For the entries that follow, restate word for word the line containing "X140781100Y-114345600D03*", the line containing "X140781100Y-107845600D03*", and every line that lies between them.

Top of Dataset extract

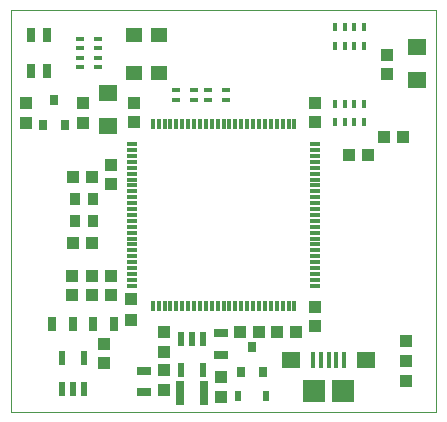
<source format=gbr>
%TF.GenerationSoftware,KiCad,Pcbnew,(5.1.4)-1*%
%TF.CreationDate,2019-10-25T20:45:33-07:00*%
%TF.ProjectId,base,62617365-2e6b-4696-9361-645f70636258,rev?*%
%TF.SameCoordinates,Original*%
%TF.FileFunction,Paste,Top*%
%TF.FilePolarity,Positive*%
%FSLAX46Y46*%
G04 Gerber Fmt 4.6, Leading zero omitted, Abs format (unit mm)*
G04 Created by KiCad (PCBNEW (5.1.4)-1) date 2019-10-25 20:45:33*
%MOMM*%
%LPD*%
G04 APERTURE LIST*
%ADD10C,0.050000*%
%ADD11R,1.000000X1.100000*%
%ADD12R,0.700000X0.450000*%
%ADD13R,0.550000X1.200000*%
%ADD14R,1.400000X1.200000*%
%ADD15R,0.800000X1.200000*%
%ADD16R,1.600000X1.400000*%
%ADD17R,1.000000X1.000000*%
%ADD18R,0.300000X0.900000*%
%ADD19R,0.900000X0.300000*%
%ADD20R,0.450000X0.700000*%
%ADD21R,0.800000X0.900000*%
%ADD22R,0.700000X1.200000*%
%ADD23R,0.900000X1.000000*%
%ADD24R,1.200000X0.800000*%
%ADD25R,0.800000X2.000000*%
%ADD26R,0.630000X0.830000*%
%ADD27R,1.900000X1.900000*%
%ADD28R,0.400000X1.350000*%
G04 APERTURE END LIST*
D10*
X166500000Y-93500000D02*
X130500000Y-93500000D01*
X130500000Y-93500000D02*
X130500000Y-127500000D01*
X166500000Y-127500000D02*
X166500000Y-93500000D01*
X130500000Y-127500000D02*
X166500000Y-127500000D01*
D11*
X163989620Y-123209541D03*
X163989620Y-121509541D03*
X163990020Y-124908680D03*
X163990020Y-123208680D03*
X140650000Y-118000000D03*
X140650000Y-119700000D03*
D12*
X148750000Y-100300000D03*
X148750000Y-101100000D03*
X147200000Y-101100000D03*
X147200000Y-100300000D03*
X144450000Y-101100000D03*
X144450000Y-100300000D03*
X146000000Y-100300000D03*
X146000000Y-101100000D03*
D13*
X134800000Y-122999800D03*
X136700000Y-122999800D03*
X136700000Y-125600000D03*
X135750000Y-125600000D03*
X134800000Y-125600000D03*
D14*
X140900000Y-98800000D03*
X140900000Y-95600000D03*
X143000000Y-95600000D03*
X143000000Y-98800000D03*
D15*
X137450000Y-120050000D03*
X139250000Y-120050000D03*
D16*
X164861240Y-99393200D03*
X164861240Y-96593200D03*
D17*
X138400000Y-121750000D03*
X138400000Y-123350000D03*
D15*
X133950000Y-120100000D03*
X135750000Y-120100000D03*
D18*
X142501100Y-103125600D03*
X143001100Y-103125600D03*
X143501100Y-103125600D03*
X144001100Y-103125600D03*
X144501100Y-103125600D03*
X145001100Y-103125600D03*
X145501100Y-103125600D03*
X146001100Y-103125600D03*
X146501100Y-103125600D03*
X147001100Y-103125600D03*
X147501100Y-103125600D03*
X148001100Y-103125600D03*
X148501100Y-103125600D03*
X149001100Y-103125600D03*
X149501100Y-103125600D03*
X150001100Y-103125600D03*
X150501100Y-103125600D03*
X151001100Y-103125600D03*
X151501100Y-103125600D03*
X152001100Y-103125600D03*
X152501100Y-103125600D03*
X153001100Y-103125600D03*
X153501100Y-103125600D03*
X154001100Y-103125600D03*
X154501100Y-103125600D03*
D19*
X156221100Y-104845600D03*
X156221100Y-105345600D03*
X156221100Y-105845600D03*
X156221100Y-106345600D03*
X156221100Y-106845600D03*
X156221100Y-107345600D03*
X156221100Y-107845600D03*
X156221100Y-108345600D03*
X156221100Y-108845600D03*
X156221100Y-109345600D03*
X156221100Y-109845600D03*
X156221100Y-110345600D03*
X156221100Y-110845600D03*
X156221100Y-111345600D03*
X156221100Y-111845600D03*
X156221100Y-112345600D03*
X156221100Y-112845600D03*
X156221100Y-113345600D03*
X156221100Y-113845600D03*
X156221100Y-114345600D03*
X156221100Y-114845600D03*
X156221100Y-115345600D03*
X156221100Y-115845600D03*
X156221100Y-116345600D03*
X156221100Y-116845600D03*
D18*
X154501100Y-118565600D03*
X154001100Y-118565600D03*
X153501100Y-118565600D03*
X153001100Y-118565600D03*
X152501100Y-118565600D03*
X152001100Y-118565600D03*
X151501100Y-118565600D03*
X151001100Y-118565600D03*
X150501100Y-118565600D03*
X150001100Y-118565600D03*
X149501100Y-118565600D03*
X149001100Y-118565600D03*
X148501100Y-118565600D03*
X148001100Y-118565600D03*
X147501100Y-118565600D03*
X147001100Y-118565600D03*
X146501100Y-118565600D03*
X146001100Y-118565600D03*
X145501100Y-118565600D03*
X145001100Y-118565600D03*
X144501100Y-118565600D03*
X144001100Y-118565600D03*
X143501100Y-118565600D03*
X143001100Y-118565600D03*
X142501100Y-118565600D03*
D19*
X140781100Y-116845600D03*
X140781100Y-116345600D03*
X140781100Y-115845600D03*
X140781100Y-115345600D03*
X140781100Y-114845600D03*
X140781100Y-114345600D03*
X140781100Y-113845600D03*
X140781100Y-113345600D03*
X140781100Y-112845600D03*
X140781100Y-112345600D03*
X140781100Y-111845600D03*
X140781100Y-111345600D03*
X140781100Y-110845600D03*
X140781100Y-110345600D03*
X140781100Y-109845600D03*
X140781100Y-109345600D03*
X140781100Y-108845600D03*
X140781100Y-108345600D03*
X140781100Y-107845600D03*
X140781100Y-107345600D03*
X140781100Y-106845600D03*
X140781100Y-106345600D03*
X140781100Y-105845600D03*
X140781100Y-105345600D03*
X140781100Y-104845600D03*
D17*
X163652100Y-104241600D03*
X162052100Y-104241600D03*
D11*
X131737100Y-103059600D03*
X131737100Y-101359600D03*
D12*
X137909600Y-95929600D03*
X137909600Y-96729600D03*
X137909600Y-97529600D03*
X137909600Y-98329600D03*
X136359600Y-98329600D03*
X136359600Y-97529600D03*
X136359600Y-96729600D03*
X136359600Y-95929600D03*
D16*
X138722100Y-103355600D03*
X138722100Y-100555600D03*
D11*
X136563100Y-103059600D03*
X136563100Y-101359600D03*
D20*
X157969100Y-101434600D03*
X158769100Y-101434600D03*
X159569100Y-101434600D03*
X160369100Y-101434600D03*
X160369100Y-102984600D03*
X159569100Y-102984600D03*
X158769100Y-102984600D03*
X157969100Y-102984600D03*
X160369100Y-96507600D03*
X159569100Y-96507600D03*
X158769100Y-96507600D03*
X157969100Y-96507600D03*
X157969100Y-94957600D03*
X158769100Y-94957600D03*
X159569100Y-94957600D03*
X160369100Y-94957600D03*
D21*
X133200100Y-103209600D03*
X135100100Y-103209600D03*
X134150100Y-101109600D03*
D17*
X156248100Y-101409600D03*
X156248100Y-103009600D03*
D22*
X133580100Y-98629600D03*
X132180100Y-98629600D03*
X133580100Y-95629600D03*
X132180100Y-95629600D03*
D17*
X162344100Y-97345600D03*
X162344100Y-98945600D03*
X140881100Y-101409600D03*
X140881100Y-103009600D03*
X137363100Y-113258600D03*
X135763100Y-113258600D03*
X135763100Y-107670600D03*
X137363100Y-107670600D03*
X138976100Y-117614600D03*
X138976100Y-116014600D03*
X137325100Y-117614600D03*
X137325100Y-116014600D03*
X156248100Y-120281600D03*
X156248100Y-118681600D03*
X138976100Y-106616600D03*
X138976100Y-108216600D03*
X135674100Y-117614600D03*
X135674100Y-116014600D03*
D23*
X135890100Y-111364600D03*
X137440100Y-111364600D03*
X135890100Y-109514600D03*
X137440100Y-109514600D03*
D17*
X160731100Y-105765600D03*
X159131100Y-105765600D03*
X149860100Y-120751600D03*
X151460100Y-120751600D03*
X153035100Y-120751600D03*
X154635100Y-120751600D03*
D24*
X148247100Y-120867600D03*
X148247100Y-122667600D03*
X141770100Y-125842600D03*
X141770100Y-124042600D03*
D25*
X144834100Y-125958600D03*
X146834100Y-125958600D03*
D21*
X149964100Y-124164600D03*
X151864100Y-124164600D03*
X150914100Y-122064600D03*
D11*
X148247100Y-126300600D03*
X148247100Y-124600600D03*
D26*
X149764100Y-126212600D03*
X152064100Y-126212600D03*
D11*
X143421100Y-125665600D03*
X143421100Y-123965600D03*
D13*
X146784100Y-123956700D03*
X144884100Y-123956700D03*
X144884100Y-121356500D03*
X145834100Y-121356500D03*
X146784100Y-121356500D03*
D27*
X158591100Y-125776100D03*
X156191100Y-125776100D03*
D16*
X160591100Y-123101100D03*
X154191100Y-123101100D03*
D28*
X158691100Y-123101100D03*
X156091100Y-123101100D03*
X156741100Y-123101100D03*
X158041100Y-123101100D03*
X157391100Y-123101100D03*
D11*
X143421100Y-122490600D03*
X143421100Y-120790600D03*
M02*

</source>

Bottom of Dataset extract

* _Answer_:
X140781100Y-114345600D03*
X140781100Y-113845600D03*
X140781100Y-113345600D03*
X140781100Y-112845600D03*
X140781100Y-112345600D03*
X140781100Y-111845600D03*
X140781100Y-111345600D03*
X140781100Y-110845600D03*
X140781100Y-110345600D03*
X140781100Y-109845600D03*
X140781100Y-109345600D03*
X140781100Y-108845600D03*
X140781100Y-108345600D03*
X140781100Y-107845600D03*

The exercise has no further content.